- [Set exercise]
Write out every line of the items below without changing a word or the order.

- [Data for processing]
▬▬▬
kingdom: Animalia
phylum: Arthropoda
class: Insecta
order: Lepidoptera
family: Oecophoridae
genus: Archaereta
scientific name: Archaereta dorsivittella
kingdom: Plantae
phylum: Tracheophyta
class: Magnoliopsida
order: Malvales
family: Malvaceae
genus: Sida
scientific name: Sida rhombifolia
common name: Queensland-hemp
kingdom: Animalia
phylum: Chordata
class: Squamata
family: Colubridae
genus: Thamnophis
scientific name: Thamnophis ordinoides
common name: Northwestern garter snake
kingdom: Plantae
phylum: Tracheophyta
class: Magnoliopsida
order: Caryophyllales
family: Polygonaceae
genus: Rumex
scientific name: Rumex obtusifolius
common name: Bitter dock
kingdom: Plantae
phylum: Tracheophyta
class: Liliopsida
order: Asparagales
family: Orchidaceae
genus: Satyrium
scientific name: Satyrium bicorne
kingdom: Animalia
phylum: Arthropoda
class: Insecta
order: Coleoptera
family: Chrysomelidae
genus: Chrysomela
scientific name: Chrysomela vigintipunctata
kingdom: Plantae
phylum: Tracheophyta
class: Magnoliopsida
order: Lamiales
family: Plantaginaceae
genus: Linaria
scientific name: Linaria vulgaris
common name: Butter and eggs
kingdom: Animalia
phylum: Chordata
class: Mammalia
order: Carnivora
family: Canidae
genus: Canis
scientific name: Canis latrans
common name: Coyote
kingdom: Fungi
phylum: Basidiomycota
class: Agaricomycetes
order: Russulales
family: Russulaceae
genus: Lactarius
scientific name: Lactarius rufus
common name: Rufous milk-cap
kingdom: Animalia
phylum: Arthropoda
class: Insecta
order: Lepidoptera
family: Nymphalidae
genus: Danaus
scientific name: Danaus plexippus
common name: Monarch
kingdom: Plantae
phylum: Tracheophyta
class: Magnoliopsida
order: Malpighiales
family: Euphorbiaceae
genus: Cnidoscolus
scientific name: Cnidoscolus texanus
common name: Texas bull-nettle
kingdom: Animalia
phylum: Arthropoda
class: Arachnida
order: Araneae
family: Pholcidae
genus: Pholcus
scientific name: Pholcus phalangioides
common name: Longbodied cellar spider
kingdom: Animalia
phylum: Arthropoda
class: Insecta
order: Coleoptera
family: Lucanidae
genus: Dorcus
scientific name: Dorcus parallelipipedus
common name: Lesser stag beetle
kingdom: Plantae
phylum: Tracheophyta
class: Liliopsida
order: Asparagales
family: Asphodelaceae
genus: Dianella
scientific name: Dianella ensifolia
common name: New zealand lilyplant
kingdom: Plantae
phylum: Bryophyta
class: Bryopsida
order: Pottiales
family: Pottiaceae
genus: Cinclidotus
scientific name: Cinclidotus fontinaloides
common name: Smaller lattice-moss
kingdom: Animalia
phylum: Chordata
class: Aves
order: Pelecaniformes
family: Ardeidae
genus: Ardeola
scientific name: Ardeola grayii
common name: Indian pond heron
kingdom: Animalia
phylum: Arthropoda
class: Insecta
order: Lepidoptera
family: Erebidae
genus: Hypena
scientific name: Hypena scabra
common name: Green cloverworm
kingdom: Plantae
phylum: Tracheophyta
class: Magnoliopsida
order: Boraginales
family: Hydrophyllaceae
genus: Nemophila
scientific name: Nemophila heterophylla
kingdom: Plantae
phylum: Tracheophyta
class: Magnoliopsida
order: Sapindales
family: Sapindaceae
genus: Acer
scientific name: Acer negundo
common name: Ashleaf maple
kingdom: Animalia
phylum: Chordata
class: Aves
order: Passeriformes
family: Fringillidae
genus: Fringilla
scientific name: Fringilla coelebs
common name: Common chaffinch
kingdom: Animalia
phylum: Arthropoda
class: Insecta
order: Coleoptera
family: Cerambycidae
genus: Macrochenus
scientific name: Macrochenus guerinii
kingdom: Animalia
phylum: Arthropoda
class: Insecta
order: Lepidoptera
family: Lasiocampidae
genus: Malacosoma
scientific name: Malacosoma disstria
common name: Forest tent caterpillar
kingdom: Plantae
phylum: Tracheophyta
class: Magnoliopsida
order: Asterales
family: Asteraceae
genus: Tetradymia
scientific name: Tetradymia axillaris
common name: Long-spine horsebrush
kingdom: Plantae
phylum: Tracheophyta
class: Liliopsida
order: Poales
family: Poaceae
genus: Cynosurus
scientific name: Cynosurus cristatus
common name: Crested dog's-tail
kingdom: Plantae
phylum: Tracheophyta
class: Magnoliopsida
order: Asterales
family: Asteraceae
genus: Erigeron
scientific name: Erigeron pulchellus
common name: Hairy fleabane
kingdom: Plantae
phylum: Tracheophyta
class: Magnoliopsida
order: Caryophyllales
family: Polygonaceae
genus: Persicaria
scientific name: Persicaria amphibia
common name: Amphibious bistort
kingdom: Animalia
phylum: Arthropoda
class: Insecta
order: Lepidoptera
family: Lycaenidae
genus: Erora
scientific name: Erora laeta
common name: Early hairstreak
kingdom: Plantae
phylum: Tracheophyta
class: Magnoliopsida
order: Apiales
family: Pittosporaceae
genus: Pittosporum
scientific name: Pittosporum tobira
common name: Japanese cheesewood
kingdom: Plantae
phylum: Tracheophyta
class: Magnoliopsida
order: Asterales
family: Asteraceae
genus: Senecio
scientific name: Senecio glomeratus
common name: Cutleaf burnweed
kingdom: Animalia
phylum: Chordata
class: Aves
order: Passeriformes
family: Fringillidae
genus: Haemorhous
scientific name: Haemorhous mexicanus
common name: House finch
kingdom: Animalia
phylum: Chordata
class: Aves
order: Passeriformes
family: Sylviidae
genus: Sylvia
▬▬▬
- [The answer]
kingdom: Animalia
phylum: Arthropoda
class: Insecta
order: Lepidoptera
family: Oecophoridae
genus: Archaereta
scientific name: Archaereta dorsivittella
kingdom: Plantae
phylum: Tracheophyta
class: Magnoliopsida
order: Malvales
family: Malvaceae
genus: Sida
scientific name: Sida rhombifolia
common name: Queensland-hemp
kingdom: Animalia
phylum: Chordata
class: Squamata
family: Colubridae
genus: Thamnophis
scientific name: Thamnophis ordinoides
common name: Northwestern garter snake
kingdom: Plantae
phylum: Tracheophyta
class: Magnoliopsida
order: Caryophyllales
family: Polygonaceae
genus: Rumex
scientific name: Rumex obtusifolius
common name: Bitter dock
kingdom: Plantae
phylum: Tracheophyta
class: Liliopsida
order: Asparagales
family: Orchidaceae
genus: Satyrium
scientific name: Satyrium bicorne
kingdom: Animalia
phylum: Arthropoda
class: Insecta
order: Coleoptera
family: Chrysomelidae
genus: Chrysomela
scientific name: Chrysomela vigintipunctata
kingdom: Plantae
phylum: Tracheophyta
class: Magnoliopsida
order: Lamiales
family: Plantaginaceae
genus: Linaria
scientific name: Linaria vulgaris
common name: Butter and eggs
kingdom: Animalia
phylum: Chordata
class: Mammalia
order: Carnivora
family: Canidae
genus: Canis
scientific name: Canis latrans
common name: Coyote
kingdom: Fungi
phylum: Basidiomycota
class: Agaricomycetes
order: Russulales
family: Russulaceae
genus: Lactarius
scientific name: Lactarius rufus
common name: Rufous milk-cap
kingdom: Animalia
phylum: Arthropoda
class: Insecta
order: Lepidoptera
family: Nymphalidae
genus: Danaus
scientific name: Danaus plexippus
common name: Monarch
kingdom: Plantae
phylum: Tracheophyta
class: Magnoliopsida
order: Malpighiales
family: Euphorbiaceae
genus: Cnidoscolus
scientific name: Cnidoscolus texanus
common name: Texas bull-nettle
kingdom: Animalia
phylum: Arthropoda
class: Arachnida
order: Araneae
family: Pholcidae
genus: Pholcus
scientific name: Pholcus phalangioides
common name: Longbodied cellar spider
kingdom: Animalia
phylum: Arthropoda
class: Insecta
order: Coleoptera
family: Lucanidae
genus: Dorcus
scientific name: Dorcus parallelipipedus
common name: Lesser stag beetle
kingdom: Plantae
phylum: Tracheophyta
class: Liliopsida
order: Asparagales
family: Asphodelaceae
genus: Dianella
scientific name: Dianella ensifolia
common name: New zealand lilyplant
kingdom: Plantae
phylum: Bryophyta
class: Bryopsida
order: Pottiales
family: Pottiaceae
genus: Cinclidotus
scientific name: Cinclidotus fontinaloides
common name: Smaller lattice-moss
kingdom: Animalia
phylum: Chordata
class: Aves
order: Pelecaniformes
family: Ardeidae
genus: Ardeola
scientific name: Ardeola grayii
common name: Indian pond heron
kingdom: Animalia
phylum: Arthropoda
class: Insecta
order: Lepidoptera
family: Erebidae
genus: Hypena
scientific name: Hypena scabra
common name: Green cloverworm
kingdom: Plantae
phylum: Tracheophyta
class: Magnoliopsida
order: Boraginales
family: Hydrophyllaceae
genus: Nemophila
scientific name: Nemophila heterophylla
kingdom: Plantae
phylum: Tracheophyta
class: Magnoliopsida
order: Sapindales
family: Sapindaceae
genus: Acer
scientific name: Acer negundo
common name: Ashleaf maple
kingdom: Animalia
phylum: Chordata
class: Aves
order: Passeriformes
family: Fringillidae
genus: Fringilla
scientific name: Fringilla coelebs
common name: Common chaffinch
kingdom: Animalia
phylum: Arthropoda
class: Insecta
order: Coleoptera
family: Cerambycidae
genus: Macrochenus
scientific name: Macrochenus guerinii
kingdom: Animalia
phylum: Arthropoda
class: Insecta
order: Lepidoptera
family: Lasiocampidae
genus: Malacosoma
scientific name: Malacosoma disstria
common name: Forest tent caterpillar
kingdom: Plantae
phylum: Tracheophyta
class: Magnoliopsida
order: Asterales
family: Asteraceae
genus: Tetradymia
scientific name: Tetradymia axillaris
common name: Long-spine horsebrush
kingdom: Plantae
phylum: Tracheophyta
class: Liliopsida
order: Poales
family: Poaceae
genus: Cynosurus
scientific name: Cynosurus cristatus
common name: Crested dog's-tail
kingdom: Plantae
phylum: Tracheophyta
class: Magnoliopsida
order: Asterales
family: Asteraceae
genus: Erigeron
scientific name: Erigeron pulchellus
common name: Hairy fleabane
kingdom: Plantae
phylum: Tracheophyta
class: Magnoliopsida
order: Caryophyllales
family: Polygonaceae
genus: Persicaria
scientific name: Persicaria amphibia
common name: Amphibious bistort
kingdom: Animalia
phylum: Arthropoda
class: Insecta
order: Lepidoptera
family: Lycaenidae
genus: Erora
scientific name: Erora laeta
common name: Early hairstreak
kingdom: Plantae
phylum: Tracheophyta
class: Magnoliopsida
order: Apiales
family: Pittosporaceae
genus: Pittosporum
scientific name: Pittosporum tobira
common name: Japanese cheesewood
kingdom: Plantae
phylum: Tracheophyta
class: Magnoliopsida
order: Asterales
family: Asteraceae
genus: Senecio
scientific name: Senecio glomeratus
common name: Cutleaf burnweed
kingdom: Animalia
phylum: Chordata
class: Aves
order: Passeriformes
family: Fringillidae
genus: Haemorhous
scientific name: Haemorhous mexicanus
common name: House finch
kingdom: Animalia
phylum: Chordata
class: Aves
order: Passeriformes
family: Sylviidae
genus: Sylvia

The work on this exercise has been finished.